Personalized/precision medicine: It involves using patients’ individual characteristics (e.g. genome sequence, microbiome composition, health history, lifestyle, diet, environments) to enable health care providers to tailor treatment and prevention strategies for each patient. It requires the ability to classify individuals into subpopulations that differ in their susceptibility to a particular disease, the morphology of the disease or in their response to a specific treatment. This can be achieved by using panomics (molecular biology techniques like genomics, proteomics) and systems biology9 to analyse the cause of an individual patient's disease at the molecular level and then use targeted therapy to address that individual patient's disease progress. The patient's response is then tracked closely and the treatment finely adapted to the patient's response.

Thus, insight into disease mechanisms is necessary to developing targeted therapies. A major goal in genomic research is to predict phenotypes (traits of an organism influenced by interaction of its genes with its environment) from a genotype (inherited instructions it carries within its genome) as phenotypes are studied to understand disease risks.
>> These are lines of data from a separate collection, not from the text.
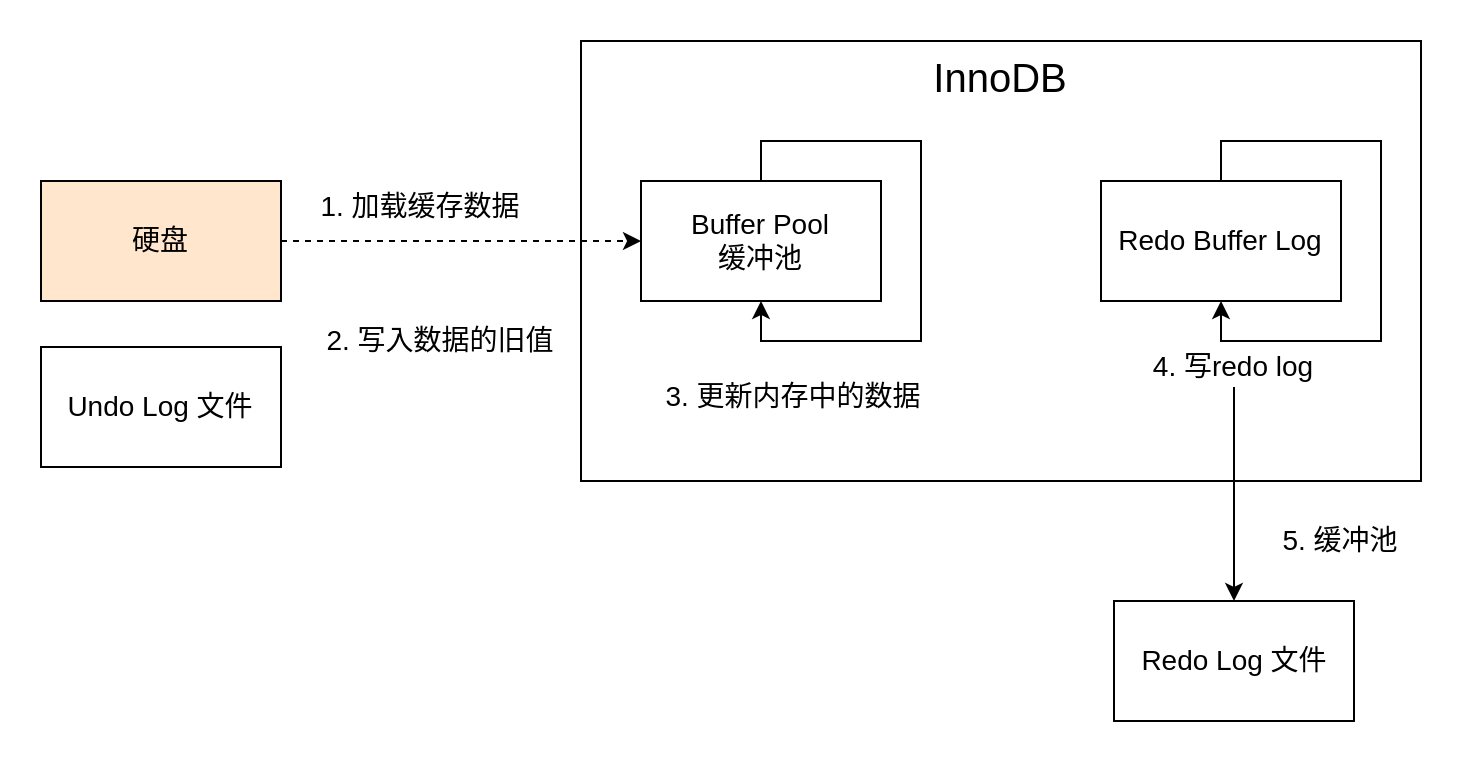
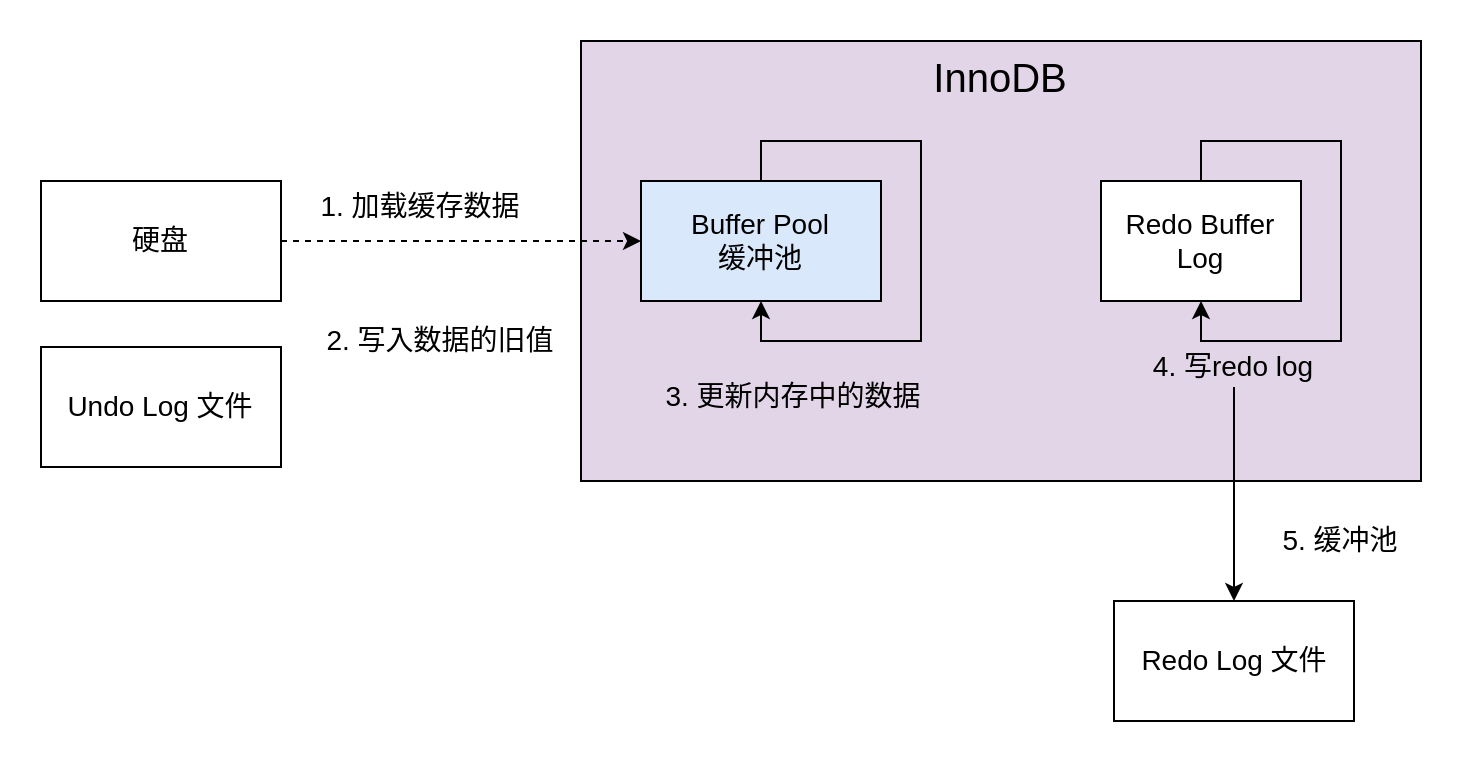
  <mxCell id="0" />
  <mxCell id="1" parent="0" />
- <mxCell id="2" value="InnoDB" style="rounded=0;whiteSpace=wrap;html=1;verticalAlign=top;horizontal=1;fontSize=20;" vertex="1" parent="1"><mxGeometry x="290" y="20" width="420" height="220" as="geometry" /></mxCell>
- <mxCell id="3" value="Buffer Pool&lt;br&gt;缓冲池" style="rounded=0;whiteSpace=wrap;html=1;fontSize=14;verticalAlign=middle;" vertex="1" parent="1"><mxGeometry x="320" y="90" width="120" height="60" as="geometry" /></mxCell>
+ <mxCell id="2" value="InnoDB" style="rounded=0;whiteSpace=wrap;html=1;verticalAlign=top;horizontal=1;fontSize=20;fillColor=#e1d5e7;" vertex="1" parent="1"><mxGeometry x="290" y="20" width="420" height="220" as="geometry" /></mxCell>
+ <mxCell id="3" value="Buffer Pool&lt;br&gt;缓冲池" style="rounded=0;whiteSpace=wrap;html=1;fontSize=14;verticalAlign=middle;fillColor=#dae8fc;" vertex="1" parent="1"><mxGeometry x="320" y="90" width="120" height="60" as="geometry" /></mxCell>
  <mxCell id="4" style="edgeStyle=orthogonalEdgeStyle;rounded=0;orthogonalLoop=1;jettySize=auto;html=1;fontSize=14;dashed=1;" edge="1" parent="1" source="5" target="3"><mxGeometry relative="1" as="geometry" /></mxCell>
- <mxCell id="5" value="硬盘" style="rounded=0;whiteSpace=wrap;html=1;fontSize=14;verticalAlign=middle;fillColor=#ffe6cc;" vertex="1" parent="1"><mxGeometry x="20" y="90" width="120" height="60" as="geometry" /></mxCell>
+ <mxCell id="5" value="硬盘" style="rounded=0;whiteSpace=wrap;html=1;fontSize=14;verticalAlign=middle;" vertex="1" parent="1"><mxGeometry x="20" y="90" width="120" height="60" as="geometry" /></mxCell>
  <mxCell id="6" value="1. 加载缓存数据" style="text;html=1;strokeColor=none;fillColor=none;align=center;verticalAlign=middle;whiteSpace=wrap;rounded=0;fontSize=14;" vertex="1" parent="1"><mxGeometry x="130" y="90" width="160" height="25" as="geometry" /></mxCell>
  <mxCell id="7" value="Undo Log 文件" style="rounded=0;whiteSpace=wrap;html=1;fontSize=14;verticalAlign=middle;" vertex="1" parent="1"><mxGeometry x="20" y="173" width="120" height="60" as="geometry" /></mxCell>
  <mxCell id="8" value="2. 写入数据的旧值" style="text;html=1;strokeColor=none;fillColor=none;align=center;verticalAlign=middle;whiteSpace=wrap;rounded=0;fontSize=14;" vertex="1" parent="1"><mxGeometry x="130" y="160" width="180" height="20" as="geometry" /></mxCell>
  <mxCell id="9" style="edgeStyle=orthogonalEdgeStyle;rounded=0;orthogonalLoop=1;jettySize=auto;html=1;exitX=0.5;exitY=0;exitDx=0;exitDy=0;entryX=0.5;entryY=1;entryDx=0;entryDy=0;fontSize=14;" edge="1" parent="1" source="3" target="3"><mxGeometry relative="1" as="geometry" /></mxCell>
  <mxCell id="10" value="3. 更新内存中的数据" style="text;html=1;strokeColor=none;fillColor=none;align=center;verticalAlign=middle;whiteSpace=wrap;rounded=0;fontSize=14;" vertex="1" parent="1"><mxGeometry x="320" y="188" width="153" height="20" as="geometry" /></mxCell>
- <mxCell id="11" value="Redo Buffer Log" style="rounded=0;whiteSpace=wrap;html=1;fontSize=14;verticalAlign=middle;" vertex="1" parent="1"><mxGeometry x="550" y="90" width="120" height="60" as="geometry" /></mxCell>
+ <mxCell id="11" value="Redo Buffer Log" style="rounded=0;whiteSpace=wrap;html=1;fontSize=14;verticalAlign=middle;" vertex="1" parent="1"><mxGeometry x="550" y="90" width="100" height="60" as="geometry" /></mxCell>
  <mxCell id="12" style="edgeStyle=orthogonalEdgeStyle;rounded=0;orthogonalLoop=1;jettySize=auto;html=1;exitX=0.5;exitY=0;exitDx=0;exitDy=0;entryX=0.5;entryY=1;entryDx=0;entryDy=0;fontSize=14;" edge="1" parent="1" source="11" target="11"><mxGeometry relative="1" as="geometry" /></mxCell>
  <mxCell id="13" style="edgeStyle=orthogonalEdgeStyle;rounded=0;orthogonalLoop=1;jettySize=auto;html=1;exitX=0.5;exitY=1;exitDx=0;exitDy=0;fontSize=14;" edge="1" parent="1" source="10" target="10"><mxGeometry relative="1" as="geometry" /></mxCell>
  <mxCell id="14" style="edgeStyle=orthogonalEdgeStyle;rounded=0;orthogonalLoop=1;jettySize=auto;html=1;fontSize=14;" edge="1" parent="1" source="15" target="16"><mxGeometry relative="1" as="geometry" /></mxCell>
  <mxCell id="15" value="4. 写redo log" style="text;html=1;strokeColor=none;fillColor=none;align=center;verticalAlign=middle;whiteSpace=wrap;rounded=0;fontSize=14;" vertex="1" parent="1"><mxGeometry x="540" y="173" width="153" height="20" as="geometry" /></mxCell>
  <mxCell id="16" value="Redo Log 文件" style="rounded=0;whiteSpace=wrap;html=1;fontSize=14;verticalAlign=middle;" vertex="1" parent="1"><mxGeometry x="556.5" y="300" width="120" height="60" as="geometry" /></mxCell>
  <mxCell id="17" value="5. 缓冲池" style="text;html=1;strokeColor=none;fillColor=none;align=center;verticalAlign=middle;whiteSpace=wrap;rounded=0;fontSize=14;" vertex="1" parent="1"><mxGeometry x="620" y="260" width="100" height="20" as="geometry" /></mxCell>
Yet even within a single cell, the genome directs the state of the cell through many layers of intricate and interconnected biophysical processes and control mechanisms. Analysing just the genotypes to infer results on phenotypes does not give sufficient information on the disease mechanisms. As a result, the subsequent targeted therapies may not be effective. It can be counteracted by training a supervised machine learning algorithm (e.g. neural networks) to predict measurable intermediate molecular functions (e.g. the distribution of proteins along a transcript, concentration of proteins) which can then be linked to phenotypes.

Medical imaging uses learning algorithms to analyse data contained within medical images to detect distinct patterns. Given a collection of images, dimensionality reduction and feature extraction techniques are applied to derive relevant biomarkers (colour layout, edge histogram, colour edge direction and colour texture). The biomarkers are then weighted by classifier algorithms (e.g. SVM classifier) to detect patterns/anomalies. The updated images are further reviewed by diagnosticians and the feature weights in the classifier algorithms are trained accordingly for subsequent iterations. However, image analytics can be further used to assist physicians in reducing varying subjective interpretation and human error, thereby accelerating the process of treatment and recovery. For e.g.,11 researchers in China have found that their machine-learning computations separate malignant from benign properties more accurately than an inexperienced radiologist—but not as accurately as the experienced radiologist whose know-how was used to create the algorithms.

Two radiologists reviewed ultrasound images of 970 histopathologically proven thyroid nodules in 970 patients and their findings were compared with machine-building algorithms: the Naïve Bayes classifier, the support vector machine, and the radial basis neural function network. The results showed the experienced radiologist of 17 years achieved the highest predictive accuracy of 88.7% with a specificity of 85.3%, whereas the radial basis function (RBF)–neural network (NN) achieved the highest sensitivity of 92.3%. However, the algorithms were more accurate than the inexperienced radiologist, who had only 3 years’ similar experience.